尽管深度学习在物体检测任务中取得了巨大成功，但深度神经网络的标准训练需要获取大量标注了所有类别的图像。数据注释是一项艰巨而耗时的工作，尤其是在处理不常见的物体时。针对基于深度学习的经典物体检测方法的局限性，一种名为 "少镜头物体检测（FSOD）"的方法应运而生。FSOD 方法使用更少的训练数据量就能实现稳健的物体检测，表现出卓越的性能。FSOD 面临的一个挑战是，不属于固定训练类别集的新类别实例会出现在背景中，基础模型可能会将其作为潜在的对象。这些对象的行为类似于标签噪声，因为它们被归类为训练数据集类别之一，从而导致 FSOD 性能下降。我们开发了一种半监督算法，在 FSOD 训练阶段检测并利用这些未标记的新物体作为正样本，从而提高 FSOD 性能。具体来说，我们开发了一种分层三元分类区域建议网络（HTRPN）来定位潜在的未标记新物体，并为其分配新的对象性标签，以将这些物体与基础训练数据集类别区分开来。我们改进的区域建议网络（RPN）分层采样策略也提高了物体检测模型对大型物体的感知能力。我们测试了我们的方法以及 FSOD 文献中常用的 COCO 和 PASCAL VOC 基线。实验结果表明，我们的方法非常有效，优于现有的最先进（SOTA）FSOD 方法。我们的实现方法作为补充提供，以支持结果的可重复性 https://github.com/zshanggu/HTRPN.1。
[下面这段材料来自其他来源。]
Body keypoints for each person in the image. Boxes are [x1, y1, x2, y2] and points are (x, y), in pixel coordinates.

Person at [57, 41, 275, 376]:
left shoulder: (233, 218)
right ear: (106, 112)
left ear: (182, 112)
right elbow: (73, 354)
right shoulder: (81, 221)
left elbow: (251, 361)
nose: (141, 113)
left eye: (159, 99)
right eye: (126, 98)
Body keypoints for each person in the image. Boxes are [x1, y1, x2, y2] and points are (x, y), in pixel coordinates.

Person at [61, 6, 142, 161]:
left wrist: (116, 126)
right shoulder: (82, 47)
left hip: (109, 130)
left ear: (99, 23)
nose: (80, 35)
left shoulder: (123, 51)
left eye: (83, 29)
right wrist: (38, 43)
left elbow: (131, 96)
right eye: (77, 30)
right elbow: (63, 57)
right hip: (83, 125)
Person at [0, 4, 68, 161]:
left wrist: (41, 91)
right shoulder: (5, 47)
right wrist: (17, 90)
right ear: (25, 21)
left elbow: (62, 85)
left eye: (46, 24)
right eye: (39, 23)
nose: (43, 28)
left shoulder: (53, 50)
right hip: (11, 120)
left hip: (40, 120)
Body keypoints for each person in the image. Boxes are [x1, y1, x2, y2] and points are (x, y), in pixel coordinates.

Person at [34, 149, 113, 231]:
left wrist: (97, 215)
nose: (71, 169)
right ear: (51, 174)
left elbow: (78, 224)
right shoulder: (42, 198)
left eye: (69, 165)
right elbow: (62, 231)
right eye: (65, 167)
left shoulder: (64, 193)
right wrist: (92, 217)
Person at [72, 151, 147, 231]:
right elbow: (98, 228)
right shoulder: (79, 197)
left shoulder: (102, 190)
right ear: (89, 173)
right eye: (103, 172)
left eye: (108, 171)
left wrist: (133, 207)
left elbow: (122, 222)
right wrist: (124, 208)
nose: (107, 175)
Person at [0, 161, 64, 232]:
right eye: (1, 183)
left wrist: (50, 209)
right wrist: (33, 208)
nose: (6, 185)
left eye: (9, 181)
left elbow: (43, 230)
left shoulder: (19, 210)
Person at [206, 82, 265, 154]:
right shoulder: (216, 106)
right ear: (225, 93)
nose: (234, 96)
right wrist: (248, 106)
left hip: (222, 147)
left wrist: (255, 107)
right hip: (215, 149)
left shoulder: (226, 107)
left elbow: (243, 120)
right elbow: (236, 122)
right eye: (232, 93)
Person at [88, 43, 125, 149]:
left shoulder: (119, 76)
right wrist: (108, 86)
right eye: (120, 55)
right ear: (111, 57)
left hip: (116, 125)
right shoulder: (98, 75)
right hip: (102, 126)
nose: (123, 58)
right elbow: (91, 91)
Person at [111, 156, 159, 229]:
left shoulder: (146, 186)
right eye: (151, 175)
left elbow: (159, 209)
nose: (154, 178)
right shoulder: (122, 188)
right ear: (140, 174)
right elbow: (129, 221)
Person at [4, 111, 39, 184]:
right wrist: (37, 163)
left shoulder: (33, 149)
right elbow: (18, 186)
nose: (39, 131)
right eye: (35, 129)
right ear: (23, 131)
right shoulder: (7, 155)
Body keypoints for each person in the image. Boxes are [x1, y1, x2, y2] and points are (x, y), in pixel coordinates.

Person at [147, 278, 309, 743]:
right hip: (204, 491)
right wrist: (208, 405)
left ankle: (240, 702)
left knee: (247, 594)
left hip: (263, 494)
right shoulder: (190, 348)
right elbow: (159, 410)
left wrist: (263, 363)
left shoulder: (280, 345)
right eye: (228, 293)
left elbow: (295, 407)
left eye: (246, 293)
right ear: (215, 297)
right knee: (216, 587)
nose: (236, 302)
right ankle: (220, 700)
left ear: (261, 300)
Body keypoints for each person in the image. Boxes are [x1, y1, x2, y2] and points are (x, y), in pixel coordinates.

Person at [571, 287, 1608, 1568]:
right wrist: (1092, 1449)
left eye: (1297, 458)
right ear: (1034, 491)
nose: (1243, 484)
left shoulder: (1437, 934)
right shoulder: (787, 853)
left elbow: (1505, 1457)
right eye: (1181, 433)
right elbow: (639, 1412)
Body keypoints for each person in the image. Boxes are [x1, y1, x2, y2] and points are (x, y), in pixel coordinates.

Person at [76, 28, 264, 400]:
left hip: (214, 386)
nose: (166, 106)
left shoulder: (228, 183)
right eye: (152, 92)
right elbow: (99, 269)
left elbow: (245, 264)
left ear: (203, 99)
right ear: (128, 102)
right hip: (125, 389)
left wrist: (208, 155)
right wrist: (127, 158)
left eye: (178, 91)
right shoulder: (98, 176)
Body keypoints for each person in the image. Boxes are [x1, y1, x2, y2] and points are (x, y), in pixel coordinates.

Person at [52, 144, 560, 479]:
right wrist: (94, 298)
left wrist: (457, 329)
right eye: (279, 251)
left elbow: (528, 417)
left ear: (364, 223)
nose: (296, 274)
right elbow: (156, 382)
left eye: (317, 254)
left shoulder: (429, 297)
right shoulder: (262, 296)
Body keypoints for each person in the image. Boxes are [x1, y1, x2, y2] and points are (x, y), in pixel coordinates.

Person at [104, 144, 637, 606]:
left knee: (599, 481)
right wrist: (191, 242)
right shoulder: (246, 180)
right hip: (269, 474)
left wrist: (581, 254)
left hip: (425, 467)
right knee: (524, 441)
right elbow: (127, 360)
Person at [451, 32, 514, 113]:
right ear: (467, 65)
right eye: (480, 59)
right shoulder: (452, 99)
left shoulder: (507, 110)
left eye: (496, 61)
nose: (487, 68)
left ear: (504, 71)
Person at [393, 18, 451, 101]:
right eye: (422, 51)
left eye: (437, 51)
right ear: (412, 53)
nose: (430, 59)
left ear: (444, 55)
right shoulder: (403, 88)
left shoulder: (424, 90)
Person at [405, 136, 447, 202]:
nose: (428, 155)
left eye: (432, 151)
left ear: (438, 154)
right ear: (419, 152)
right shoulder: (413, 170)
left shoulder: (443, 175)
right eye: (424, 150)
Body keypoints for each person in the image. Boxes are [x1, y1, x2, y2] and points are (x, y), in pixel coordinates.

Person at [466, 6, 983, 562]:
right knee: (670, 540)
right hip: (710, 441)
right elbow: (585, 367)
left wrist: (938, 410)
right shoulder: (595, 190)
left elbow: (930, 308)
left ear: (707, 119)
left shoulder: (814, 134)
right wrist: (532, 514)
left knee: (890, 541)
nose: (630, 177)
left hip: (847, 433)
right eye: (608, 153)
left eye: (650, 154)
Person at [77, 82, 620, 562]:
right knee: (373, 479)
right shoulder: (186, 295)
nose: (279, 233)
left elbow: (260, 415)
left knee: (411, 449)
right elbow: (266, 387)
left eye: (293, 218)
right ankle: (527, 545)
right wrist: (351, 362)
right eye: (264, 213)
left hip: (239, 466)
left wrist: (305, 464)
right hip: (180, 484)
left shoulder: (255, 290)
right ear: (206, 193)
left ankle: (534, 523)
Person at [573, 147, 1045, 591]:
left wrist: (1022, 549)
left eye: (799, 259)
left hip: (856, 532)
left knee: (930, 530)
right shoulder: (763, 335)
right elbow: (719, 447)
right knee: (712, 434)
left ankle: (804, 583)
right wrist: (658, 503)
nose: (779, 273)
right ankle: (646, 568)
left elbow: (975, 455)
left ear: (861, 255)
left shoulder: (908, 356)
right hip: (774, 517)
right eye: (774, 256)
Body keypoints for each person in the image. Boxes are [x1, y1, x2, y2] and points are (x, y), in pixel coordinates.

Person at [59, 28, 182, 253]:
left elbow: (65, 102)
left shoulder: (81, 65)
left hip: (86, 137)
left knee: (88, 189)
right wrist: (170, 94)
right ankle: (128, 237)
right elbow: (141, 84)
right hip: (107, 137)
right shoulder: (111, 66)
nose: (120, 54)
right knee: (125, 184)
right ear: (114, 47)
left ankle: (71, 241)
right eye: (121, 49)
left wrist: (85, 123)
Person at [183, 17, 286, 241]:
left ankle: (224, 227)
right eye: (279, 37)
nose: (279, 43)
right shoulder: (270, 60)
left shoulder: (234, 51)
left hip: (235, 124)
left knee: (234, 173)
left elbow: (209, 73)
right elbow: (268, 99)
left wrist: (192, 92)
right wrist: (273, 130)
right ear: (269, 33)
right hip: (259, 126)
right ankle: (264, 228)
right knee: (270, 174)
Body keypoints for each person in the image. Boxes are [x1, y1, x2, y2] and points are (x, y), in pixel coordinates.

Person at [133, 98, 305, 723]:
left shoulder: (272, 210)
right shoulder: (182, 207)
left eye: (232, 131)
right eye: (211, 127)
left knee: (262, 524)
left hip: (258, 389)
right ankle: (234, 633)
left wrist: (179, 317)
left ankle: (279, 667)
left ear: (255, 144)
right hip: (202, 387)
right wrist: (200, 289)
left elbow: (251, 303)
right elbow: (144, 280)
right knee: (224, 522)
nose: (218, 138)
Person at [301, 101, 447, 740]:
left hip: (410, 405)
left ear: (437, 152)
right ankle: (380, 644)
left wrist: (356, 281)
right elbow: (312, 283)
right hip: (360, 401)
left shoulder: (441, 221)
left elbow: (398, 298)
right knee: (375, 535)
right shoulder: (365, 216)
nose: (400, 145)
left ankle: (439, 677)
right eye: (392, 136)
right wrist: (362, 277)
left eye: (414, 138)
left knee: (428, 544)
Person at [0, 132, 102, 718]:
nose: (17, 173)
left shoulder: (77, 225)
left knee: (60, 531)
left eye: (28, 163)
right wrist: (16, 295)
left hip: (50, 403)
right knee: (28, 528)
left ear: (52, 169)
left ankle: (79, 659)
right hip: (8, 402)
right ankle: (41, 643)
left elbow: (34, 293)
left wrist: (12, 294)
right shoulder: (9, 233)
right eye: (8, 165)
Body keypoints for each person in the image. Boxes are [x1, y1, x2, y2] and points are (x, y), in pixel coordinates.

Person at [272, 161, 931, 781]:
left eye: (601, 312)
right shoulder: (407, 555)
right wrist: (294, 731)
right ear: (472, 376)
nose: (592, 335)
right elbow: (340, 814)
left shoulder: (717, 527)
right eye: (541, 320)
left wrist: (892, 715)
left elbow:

本文章由计算机程序翻译，如有差异，请以英文原文为准。

查看原文本刊更多论文

Improved region proposal network for enhanced few-shot object detection

Despite significant success of deep learning in object detection tasks, the standard training of deep neural networks requires access to a substantial quantity of annotated images across all classes. Data annotation is an arduous and time-consuming endeavor, particularly when dealing with infrequent objects. Few-shot object detection (FSOD) methods have emerged as a solution to the limitations of classic object detection approaches based on deep learning. FSOD methods demonstrate remarkable performance by achieving robust object detection using a significantly smaller amount of training data. A challenge for FSOD is that instances from novel classes that do not belong to the fixed set of training classes appear in the background and the base model may pick them up as potential objects. These objects behave similarly to label noise because they are classified as one of the training dataset classes, leading to FSOD performance degradation. We develop a semi-supervised algorithm to detect and then utilize these unlabeled novel objects as positive samples during the FSOD training stage to improve FSOD performance. Specifically, we develop a hierarchical ternary classification region proposal network (HTRPN) to localize the potential unlabeled novel objects and assign them new objectness labels to distinguish these objects from the base training dataset classes. Our improved hierarchical sampling strategy for the region proposal network (RPN) also boosts the perception ability of the object detection model for large objects. We test our approach and COCO and PASCAL VOC baselines that are commonly used in FSOD literature. Our experimental results indicate that our method is effective and outperforms the existing state-of-the-art (SOTA) FSOD methods. Our implementation is provided as a supplement to support reproducibility of the results https://github.com/zshanggu/HTRPN.¹

求助全文

通过发布文献求助，成功后即可免费获取论文全文。去求助

来源期刊

Neural Networks 工程技术-计算机：人工智能

CiteScore

13.90

自引率

7.70%

发文量

425

审稿时长

67 days

期刊介绍： Neural Networks is a platform that aims to foster an international community of scholars and practitioners interested in neural networks, deep learning, and other approaches to artificial intelligence and machine learning. Our journal invites submissions covering various aspects of neural networks research, from computational neuroscience and cognitive modeling to mathematical analyses and engineering applications. By providing a forum for interdisciplinary discussions between biology and technology, we aim to encourage the development of biologically-inspired artificial intelligence.